Have a note-taker and a question asker

It is very tough to successfully ask difficult questions, take notes on what another person is saying, and internalize everything. One easy way to ease to deal with this is by outsourcing one of the three tasks. The easiest one to outsource is having another person take notes. This leaves you free to drive the conversation where you want it to go based on the answers you receive to your questions. Believe me, it’s tougher than it looks! 

It’s also a great learning opportunity for another person on your team, plus will provide you with another informed person to bounce ideas off of. Don’t think you can spare the manpower on your team for the entire time? Do some research on the people you’ll be meeting beforehand and choose a few days where the lineup is particularly useful to where your business is today.

Take time to reflect

I’ve mentioned before the importance of implementing periods of reflection into your company culture and workflows over the course of an accelerator program. Mentor Madness is a great time to begin building this habit.
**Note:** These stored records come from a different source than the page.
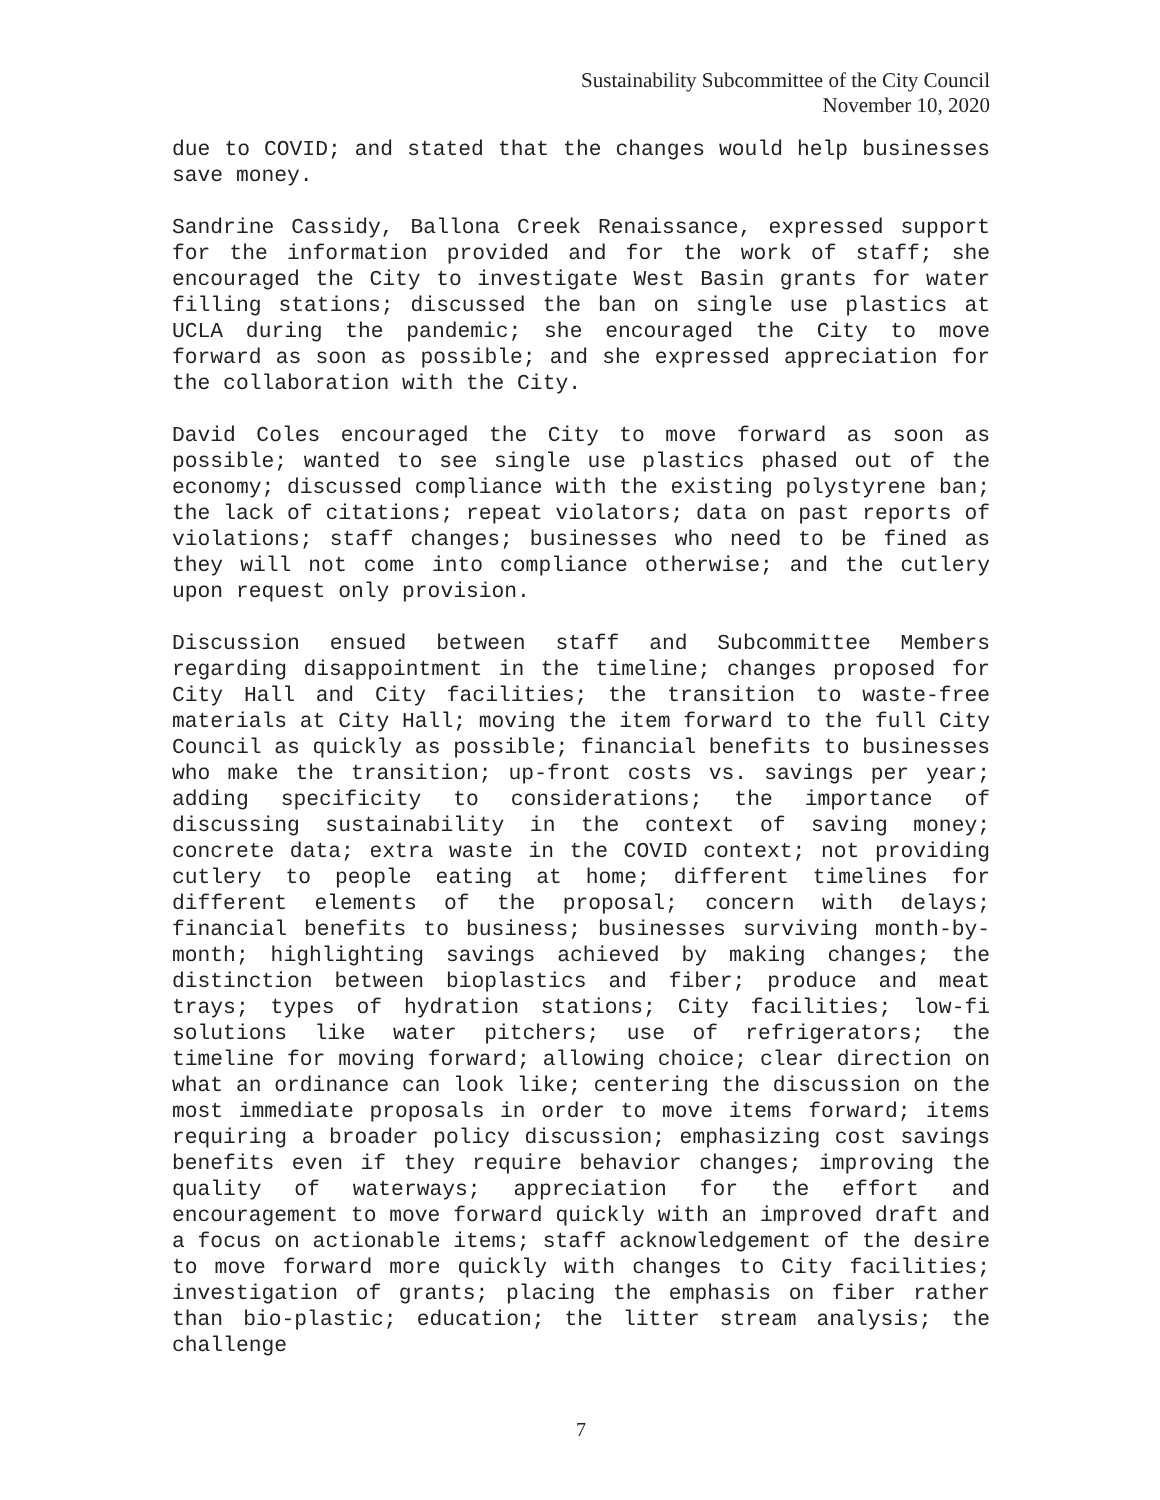Sustainability Subcommittee of the City Council
November 10, 2020
due to COVID; and stated that the changes would help businesses save money.
Sandrine Cassidy, Ballona Creek Renaissance, expressed support for the information provided and for the work of staff; she encouraged the City to investigate West Basin grants for water filling stations; discussed the ban on single use plastics at UCLA during the pandemic; she encouraged the City to move forward as soon as possible; and she expressed appreciation for the collaboration with the City.
David Coles encouraged the City to move forward as soon as possible; wanted to see single use plastics phased out of the economy; discussed compliance with the existing polystyrene ban; the lack of citations; repeat violators; data on past reports of violations; staff changes; businesses who need to be fined as they will not come into compliance otherwise; and the cutlery upon request only provision.
Discussion ensued between staff and Subcommittee Members regarding disappointment in the timeline; changes proposed for City Hall and City facilities; the transition to waste-free materials at City Hall; moving the item forward to the full City Council as quickly as possible; financial benefits to businesses who make the transition; up-front costs vs. savings per year; adding specificity to considerations; the importance of discussing sustainability in the context of saving money; concrete data; extra waste in the COVID context; not providing cutlery to people eating at home; different timelines for different elements of the proposal; concern with delays; financial benefits to business; businesses surviving month-by-month; highlighting savings achieved by making changes; the distinction between bioplastics and fiber; produce and meat trays; types of hydration stations; City facilities; low-fi solutions like water pitchers; use of refrigerators; the timeline for moving forward; allowing choice; clear direction on what an ordinance can look like; centering the discussion on the most immediate proposals in order to move items forward; items requiring a broader policy discussion; emphasizing cost savings benefits even if they require behavior changes; improving the quality of waterways; appreciation for the effort and encouragement to move forward quickly with an improved draft and a focus on actionable items; staff acknowledgement of the desire to move forward more quickly with changes to City facilities; investigation of grants; placing the emphasis on fiber rather than bio-plastic; education; the litter stream analysis; the challenge
7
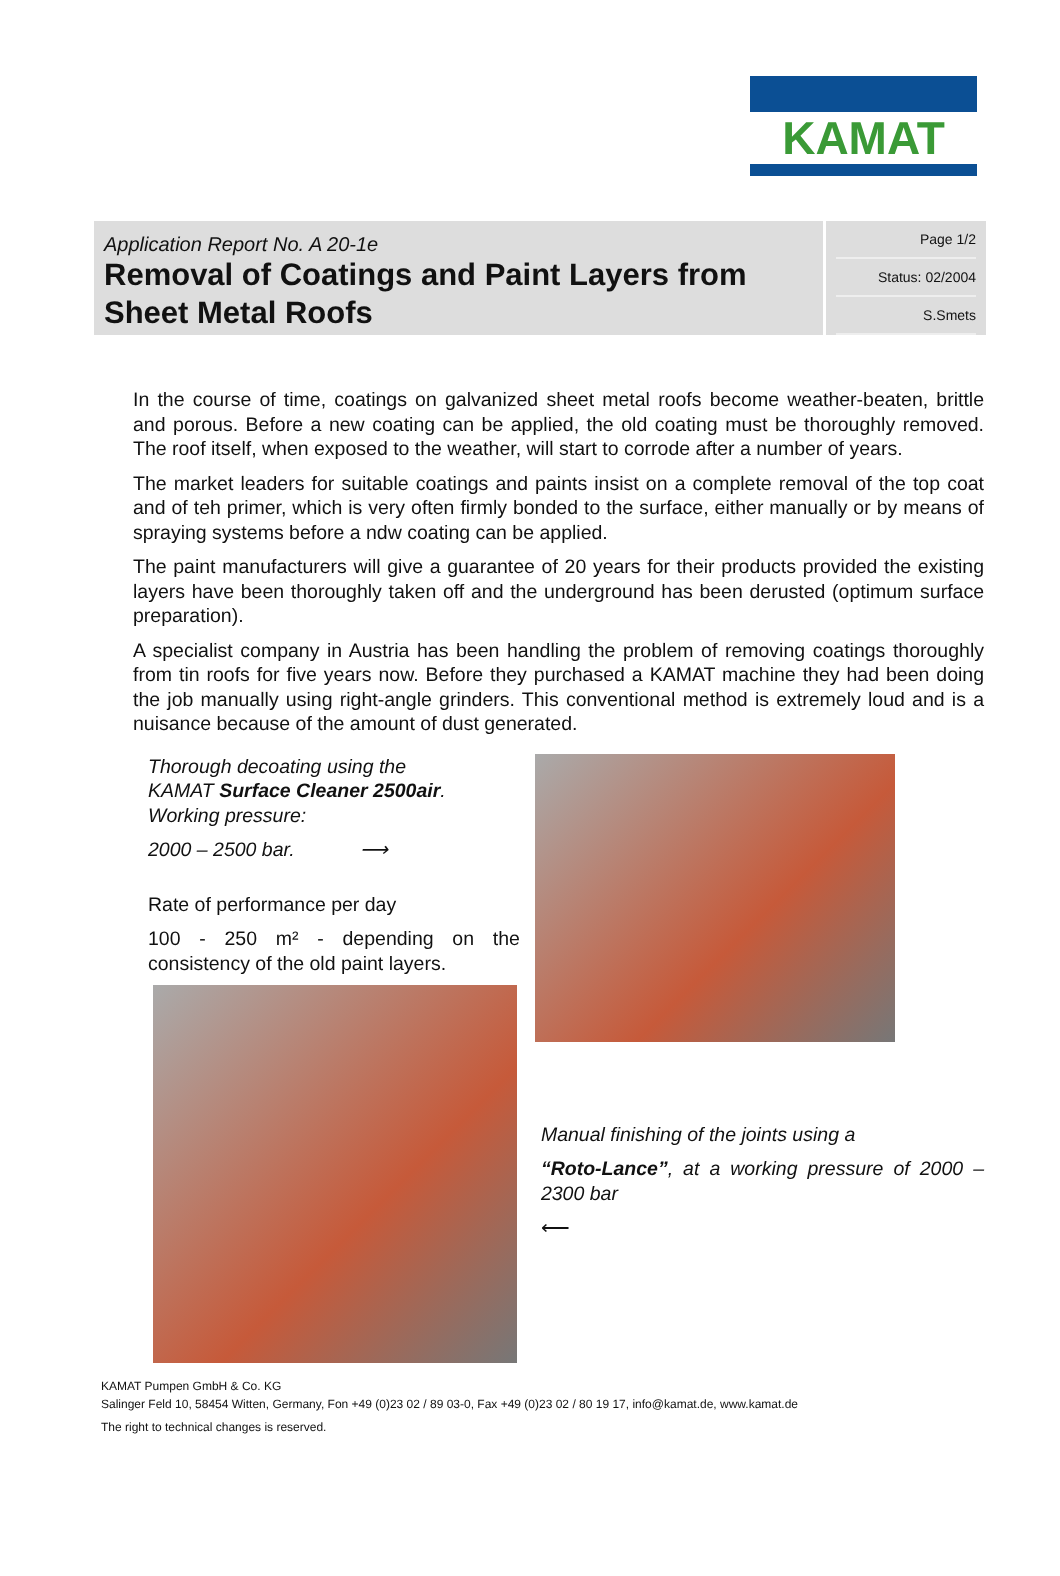KAMAT
| Application Report No. A 20-1e Removal of Coatings and Paint Layers from Sheet Metal Roofs | Page 1/2 Status: 02/2004 S.Smets |
In the course of time, coatings on galvanized sheet metal roofs become weather-beaten, brittle and porous. Before a new coating can be applied, the old coating must be thoroughly removed. The roof itself, when exposed to the weather, will start to corrode after a number of years.
The market leaders for suitable coatings and paints insist on a complete removal of the top coat and of teh primer, which is very often firmly bonded to the surface, either manually or by means of spraying systems before a ndw coating can be applied.
The paint manufacturers will give a guarantee of 20 years for their products provided the existing layers have been thoroughly taken off and the underground has been derusted (optimum surface preparation).
A specialist company in Austria has been handling the problem of removing coatings thoroughly from tin roofs for five years now. Before they purchased a KAMAT machine they had been doing the job manually using right-angle grinders. This conventional method is extremely loud and is a nuisance because of the amount of dust generated.
Thorough decoating using the
KAMAT Surface Cleaner 2500air.
Working pressure:
2000 – 2500 bar. ⟶
Rate of performance per day
100 - 250 m² - depending on the consistency of the old paint layers.
Manual finishing of the joints using a
“Roto-Lance”, at a working pressure of 2000 – 2300 bar
⟵
KAMAT Pumpen GmbH & Co. KG
Salinger Feld 10, 58454 Witten, Germany, Fon +49 (0)23 02 / 89 03-0, Fax +49 (0)23 02 / 80 19 17, info@kamat.de, www.kamat.de
The right to technical changes is reserved.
Not only is it good timing as you’ll build it from the start of the program, but it will also help ease Mentor Whiplash by forcing you to critically think about the information you’ve received on a daily or weekly basis (but I’d lean towards daily or every two days). The information will be fresher in your head, and you’ll be able to make sense of who said what much more easily and efficiently.

Talk about it with your team and create an action plan

This might be the most important step. I’d suggest you debrief with your co-founders every 2-3 days on the information you’re receiving from the mentors in order iterate faster, and dispose of the ideas you don’t like or agree on. Do this before an idea plants the seeds of doubt in your subconscious. Coming up with a structure for the debrief will also take some of the pressure off of you, and provide a framework of stability for you all to rely on. Good luck!